Repeat each line of the data below exactly, but skip the pictures.

[Start of Attachment]

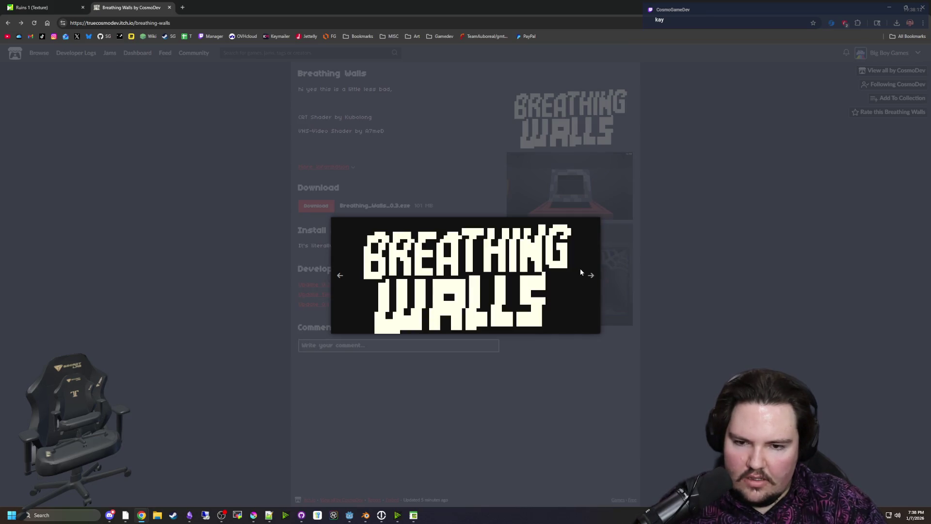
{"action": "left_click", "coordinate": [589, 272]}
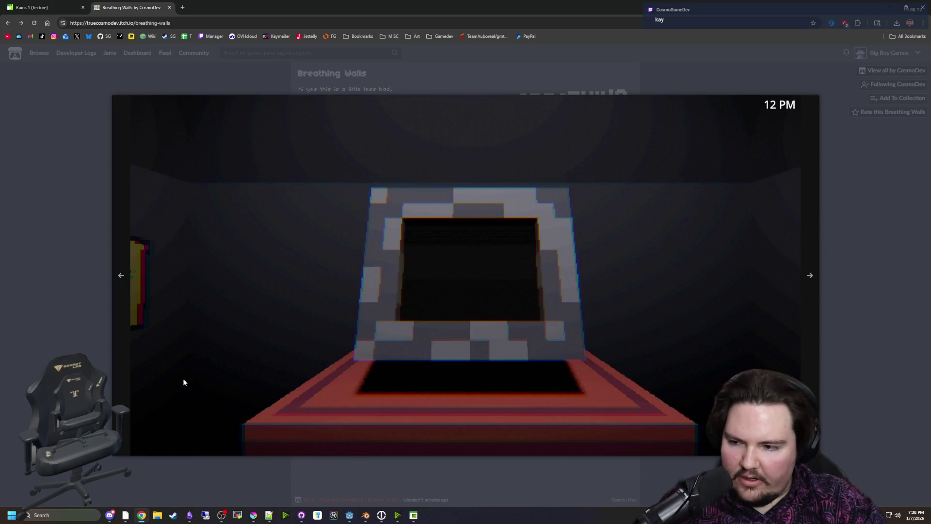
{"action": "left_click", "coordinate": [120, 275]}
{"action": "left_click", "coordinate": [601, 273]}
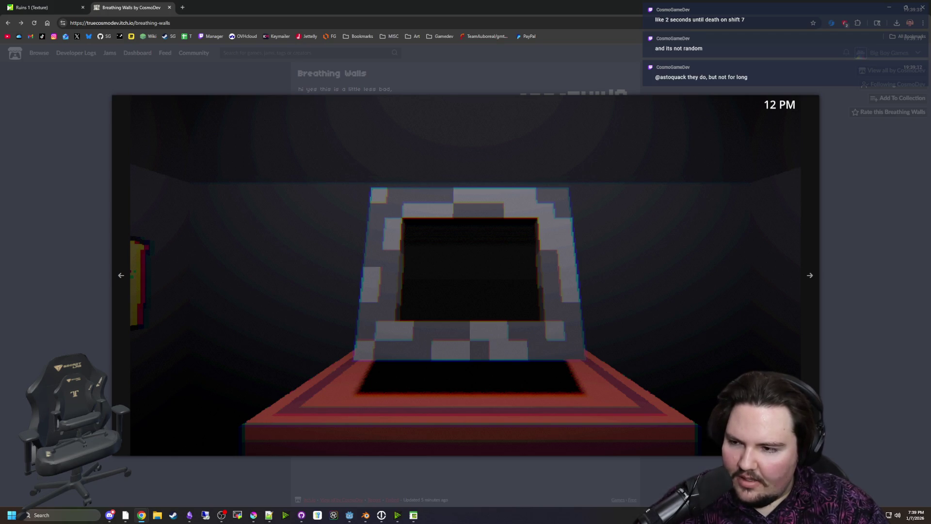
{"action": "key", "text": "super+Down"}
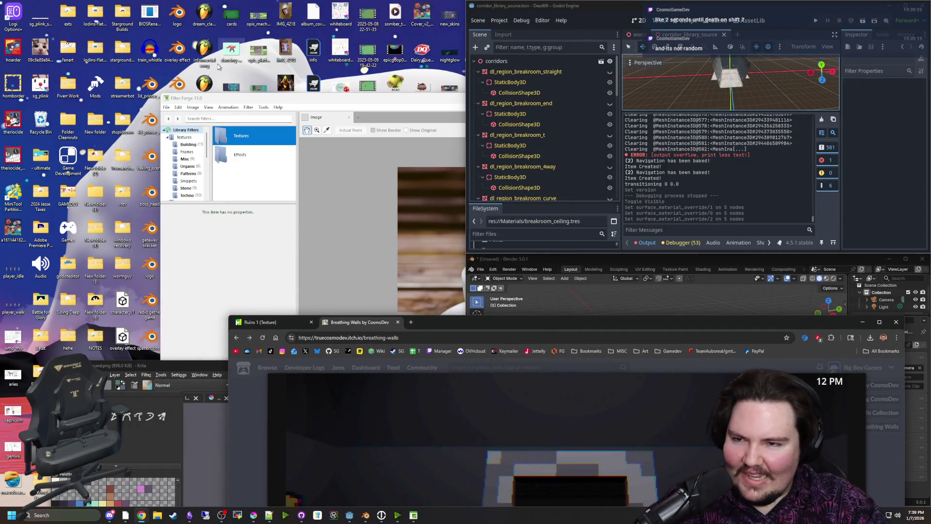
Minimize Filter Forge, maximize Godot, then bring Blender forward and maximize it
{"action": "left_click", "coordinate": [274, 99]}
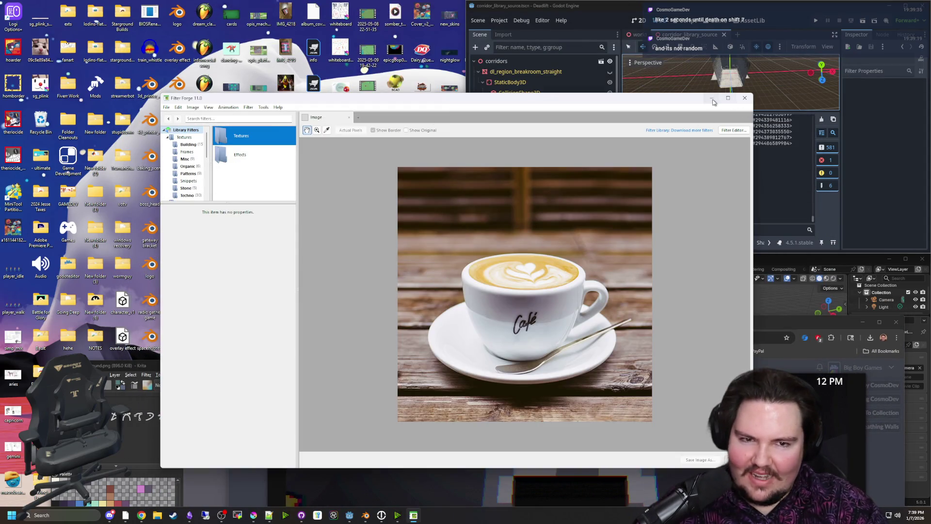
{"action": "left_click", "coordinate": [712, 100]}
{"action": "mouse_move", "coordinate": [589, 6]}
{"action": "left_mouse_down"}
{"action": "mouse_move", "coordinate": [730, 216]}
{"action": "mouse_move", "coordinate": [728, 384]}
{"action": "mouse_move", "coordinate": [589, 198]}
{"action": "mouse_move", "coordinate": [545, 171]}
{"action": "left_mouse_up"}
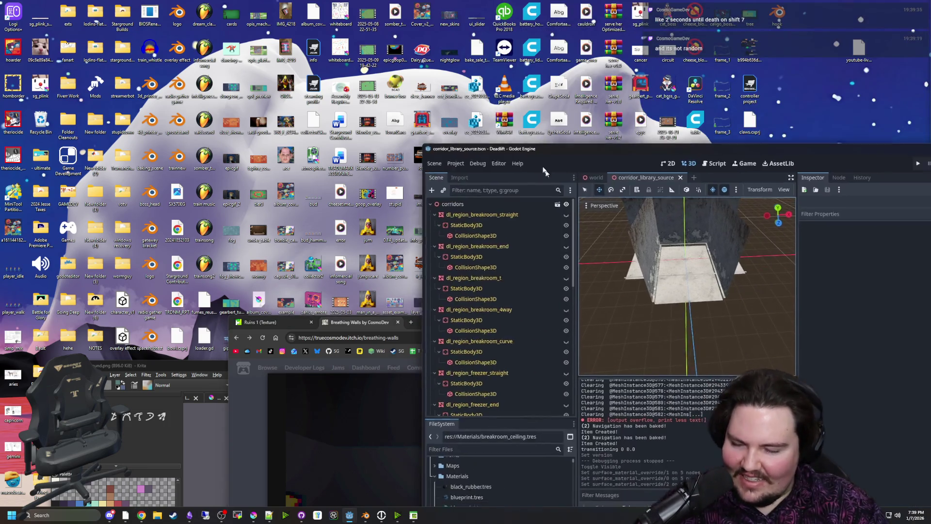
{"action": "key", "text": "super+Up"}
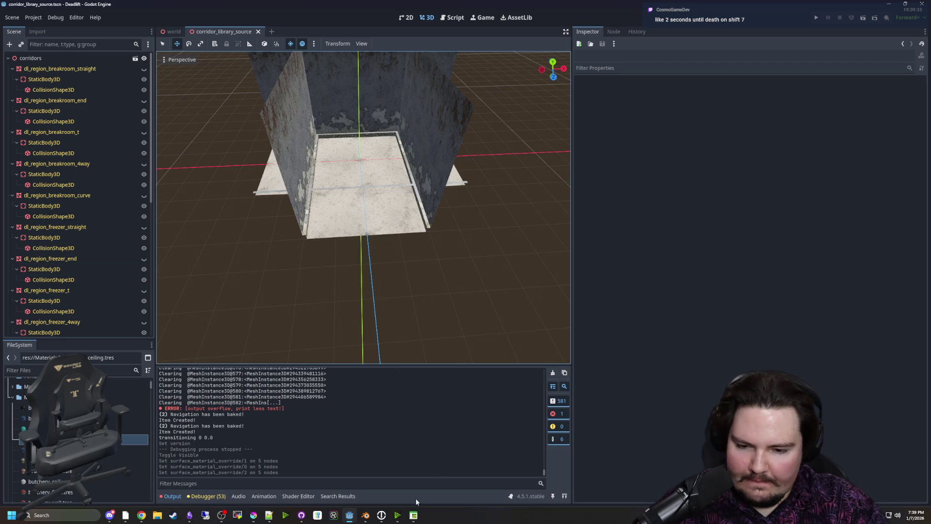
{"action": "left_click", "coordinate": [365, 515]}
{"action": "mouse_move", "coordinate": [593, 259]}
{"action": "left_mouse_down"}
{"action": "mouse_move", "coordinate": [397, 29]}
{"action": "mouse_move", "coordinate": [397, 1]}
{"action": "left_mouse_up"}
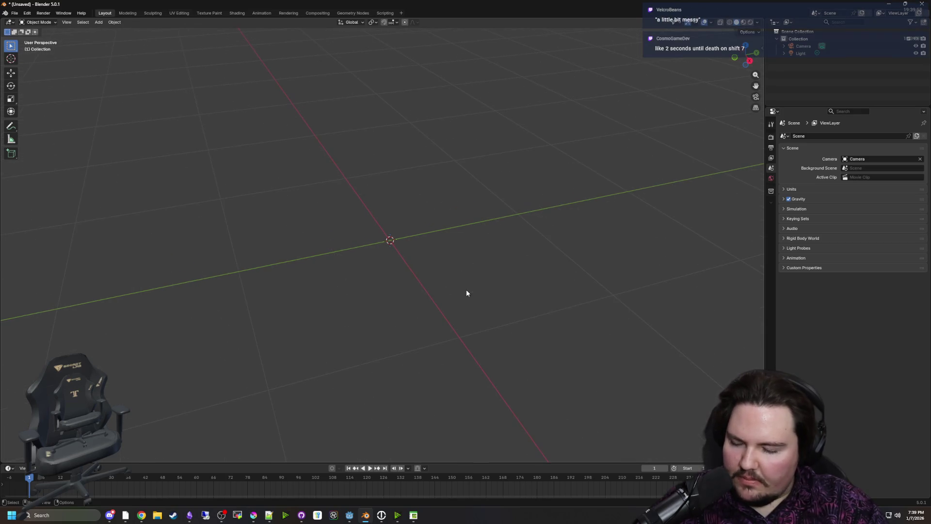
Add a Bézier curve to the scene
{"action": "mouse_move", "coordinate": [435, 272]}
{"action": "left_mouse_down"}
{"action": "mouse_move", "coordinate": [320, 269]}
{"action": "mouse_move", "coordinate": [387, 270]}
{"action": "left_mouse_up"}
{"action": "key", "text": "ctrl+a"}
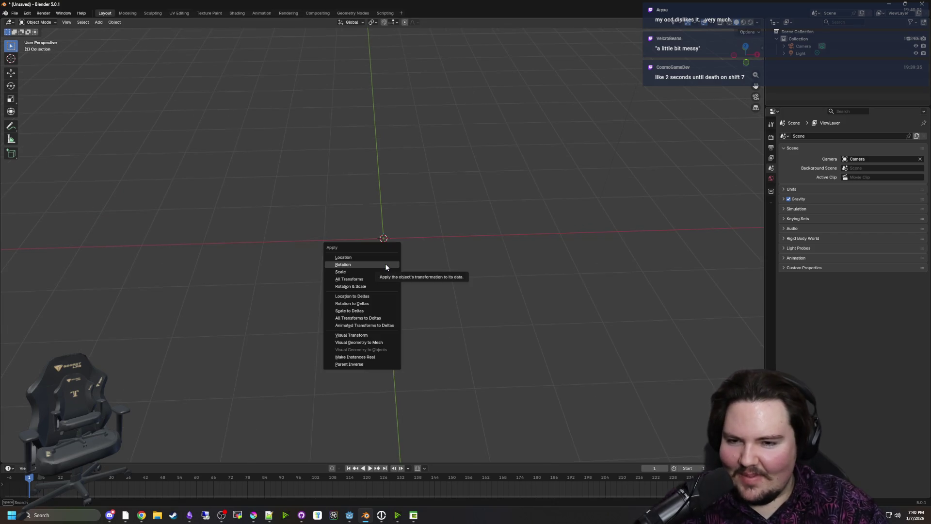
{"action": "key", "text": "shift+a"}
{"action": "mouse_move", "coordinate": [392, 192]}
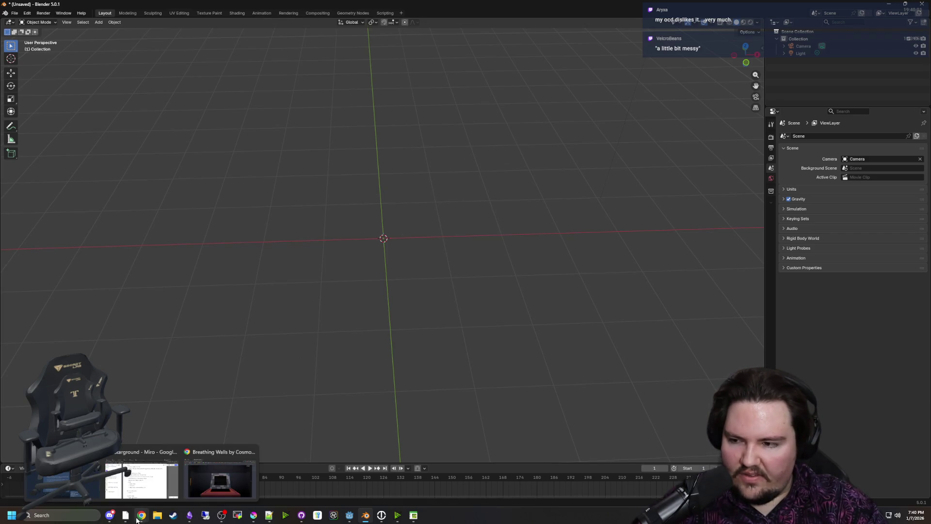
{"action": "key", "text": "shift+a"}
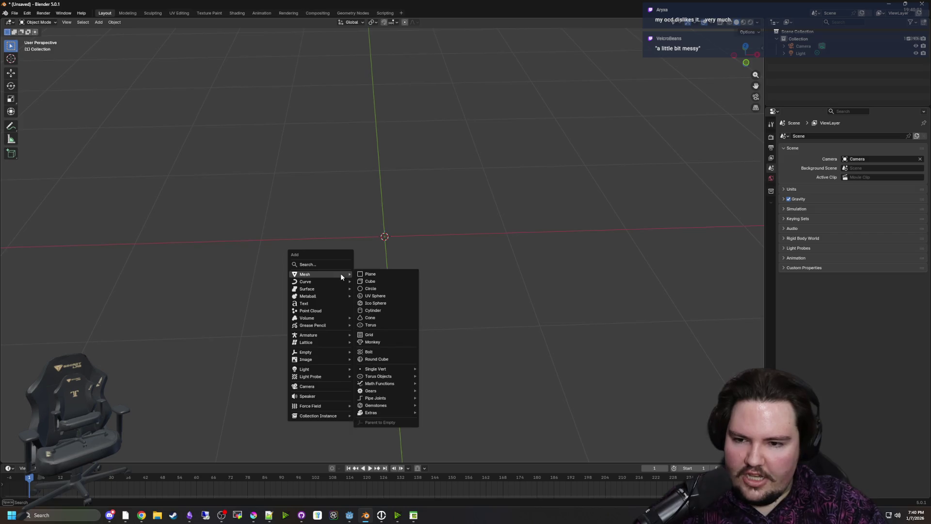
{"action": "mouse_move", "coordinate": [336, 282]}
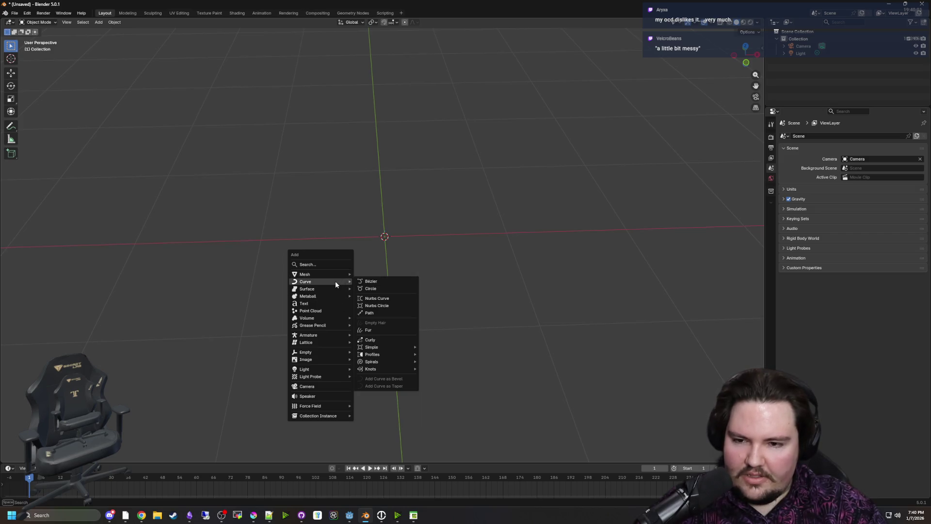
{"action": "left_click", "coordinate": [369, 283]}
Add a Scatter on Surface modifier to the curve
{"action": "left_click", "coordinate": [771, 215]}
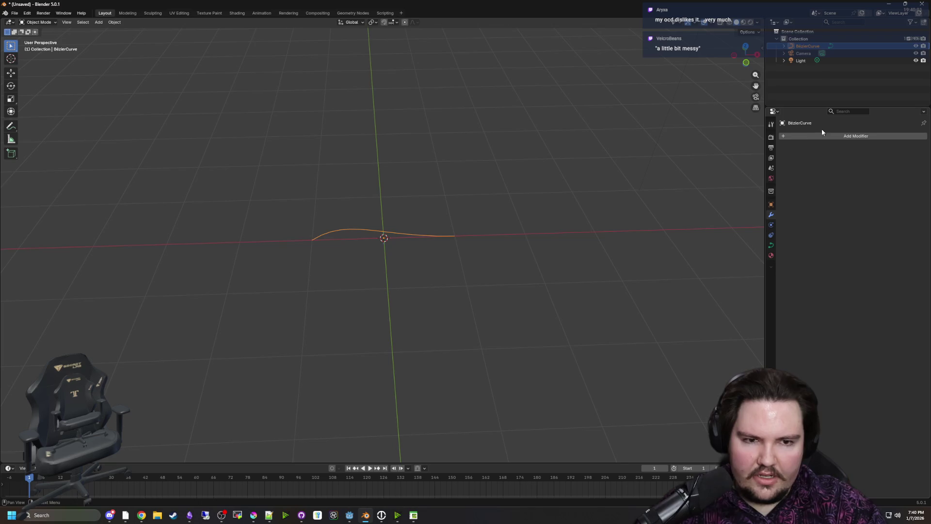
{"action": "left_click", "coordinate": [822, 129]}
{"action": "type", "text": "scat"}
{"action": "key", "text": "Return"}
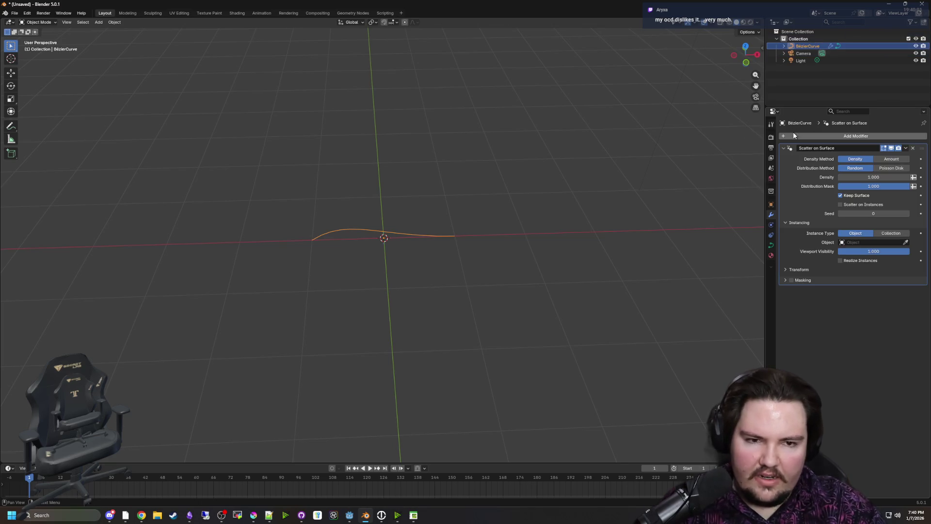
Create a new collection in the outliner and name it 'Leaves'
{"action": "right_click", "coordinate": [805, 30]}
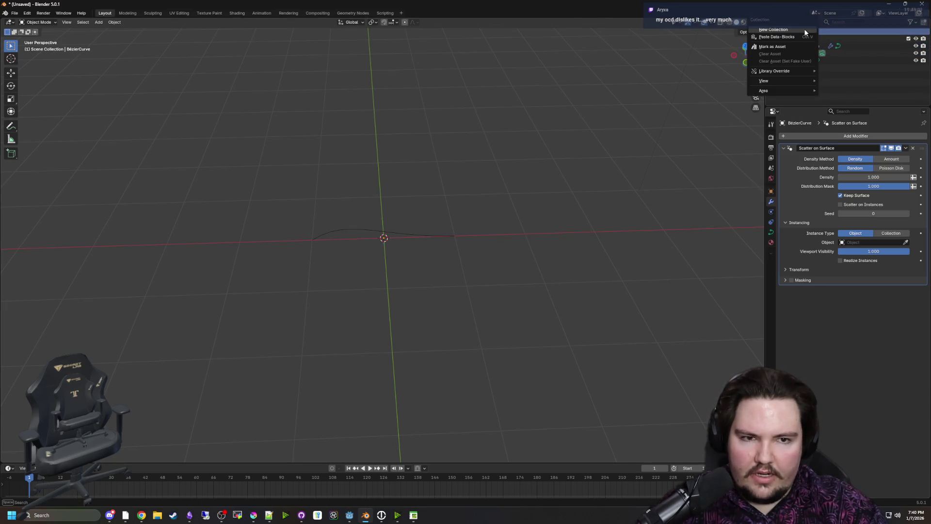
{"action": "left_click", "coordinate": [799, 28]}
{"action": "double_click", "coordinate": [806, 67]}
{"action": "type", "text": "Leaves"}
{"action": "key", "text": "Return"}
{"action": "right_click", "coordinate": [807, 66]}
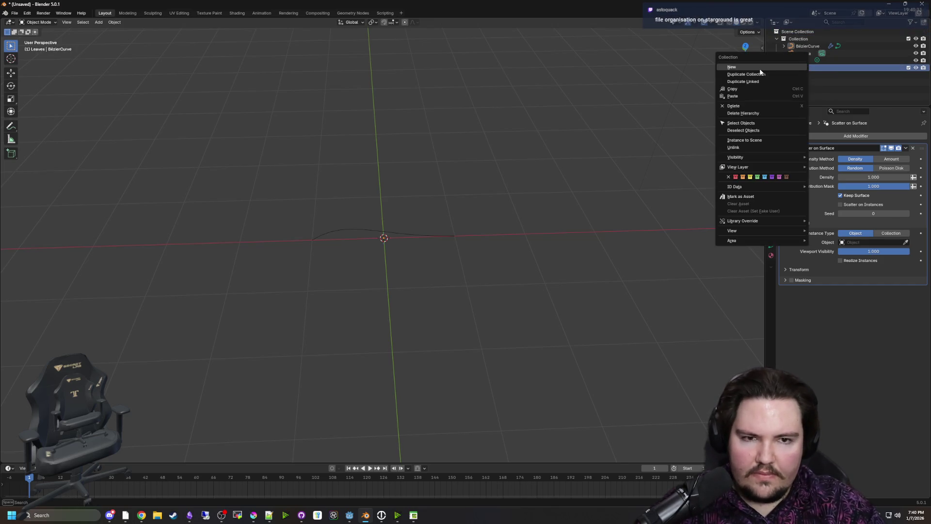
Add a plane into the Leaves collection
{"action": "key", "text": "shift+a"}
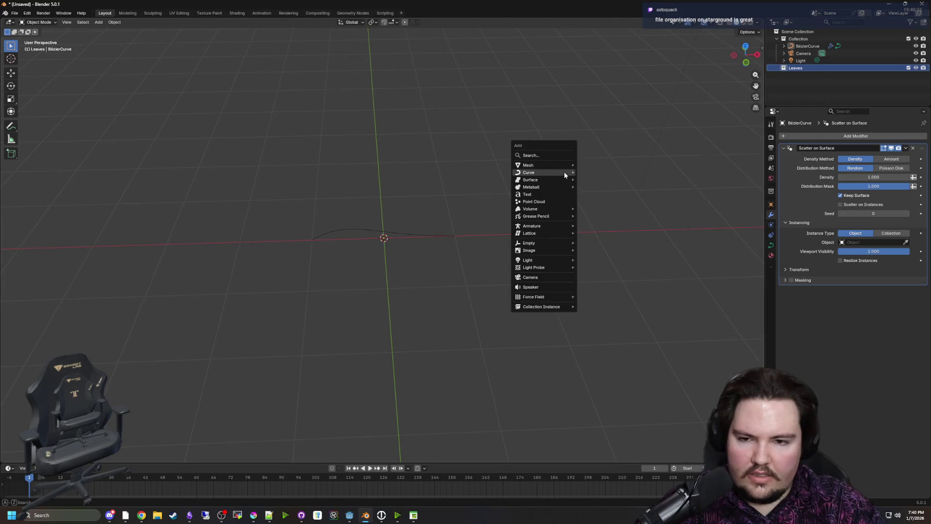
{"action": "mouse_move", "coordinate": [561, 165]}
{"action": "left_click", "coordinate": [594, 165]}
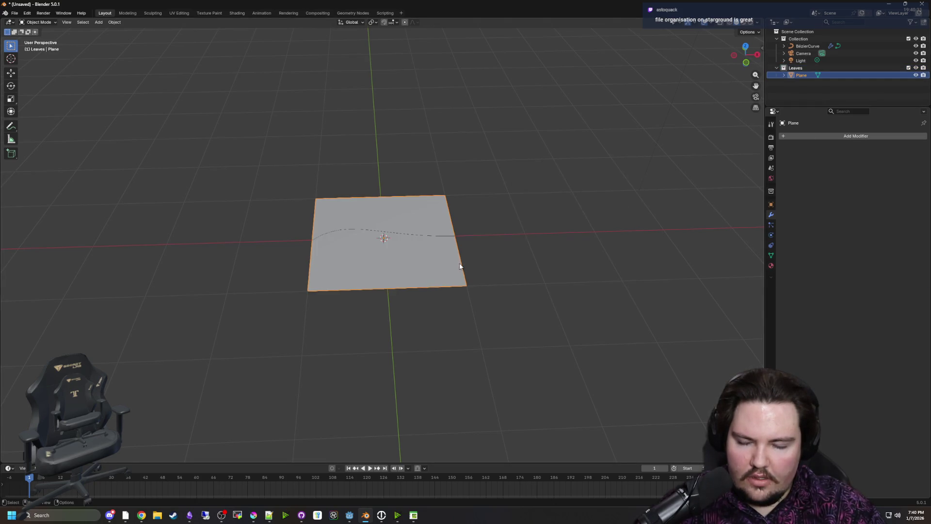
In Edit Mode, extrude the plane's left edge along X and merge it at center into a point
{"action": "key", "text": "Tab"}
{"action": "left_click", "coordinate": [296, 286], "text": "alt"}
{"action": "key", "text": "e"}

[End of Attachment]

Answer:
{"action": "left_click", "coordinate": [589, 272]}
{"action": "left_click", "coordinate": [120, 275]}
{"action": "left_click", "coordinate": [601, 273]}
{"action": "key", "text": "super+Down"}
Minimize Filter Forge, maximize Godot, then bring Blender forward and maximize it
{"action": "left_click", "coordinate": [274, 99]}
{"action": "left_click", "coordinate": [712, 100]}
{"action": "mouse_move", "coordinate": [589, 6]}
{"action": "left_mouse_down"}
{"action": "mouse_move", "coordinate": [730, 216]}
{"action": "mouse_move", "coordinate": [728, 384]}
{"action": "mouse_move", "coordinate": [589, 198]}
{"action": "mouse_move", "coordinate": [545, 171]}
{"action": "left_mouse_up"}
{"action": "key", "text": "super+Up"}
{"action": "left_click", "coordinate": [365, 515]}
{"action": "mouse_move", "coordinate": [593, 259]}
{"action": "left_mouse_down"}
{"action": "mouse_move", "coordinate": [397, 29]}
{"action": "mouse_move", "coordinate": [397, 1]}
{"action": "left_mouse_up"}
Add a Bézier curve to the scene
{"action": "mouse_move", "coordinate": [435, 272]}
{"action": "left_mouse_down"}
{"action": "mouse_move", "coordinate": [320, 269]}
{"action": "mouse_move", "coordinate": [387, 270]}
{"action": "left_mouse_up"}
{"action": "key", "text": "ctrl+a"}
{"action": "key", "text": "shift+a"}
{"action": "mouse_move", "coordinate": [392, 192]}
{"action": "key", "text": "shift+a"}
{"action": "mouse_move", "coordinate": [336, 282]}
{"action": "left_click", "coordinate": [369, 283]}
Add a Scatter on Surface modifier to the curve
{"action": "left_click", "coordinate": [771, 215]}
{"action": "left_click", "coordinate": [822, 129]}
{"action": "type", "text": "scat"}
{"action": "key", "text": "Return"}
Create a new collection in the outliner and name it 'Leaves'
{"action": "right_click", "coordinate": [805, 30]}
{"action": "left_click", "coordinate": [799, 28]}
{"action": "double_click", "coordinate": [806, 67]}
{"action": "type", "text": "Leaves"}
{"action": "key", "text": "Return"}
{"action": "right_click", "coordinate": [807, 66]}
Add a plane into the Leaves collection
{"action": "key", "text": "shift+a"}
{"action": "mouse_move", "coordinate": [561, 165]}
{"action": "left_click", "coordinate": [594, 165]}
In Edit Mode, extrude the plane's left edge along X and merge it at center into a point
{"action": "key", "text": "Tab"}
{"action": "left_click", "coordinate": [296, 286], "text": "alt"}
{"action": "key", "text": "e"}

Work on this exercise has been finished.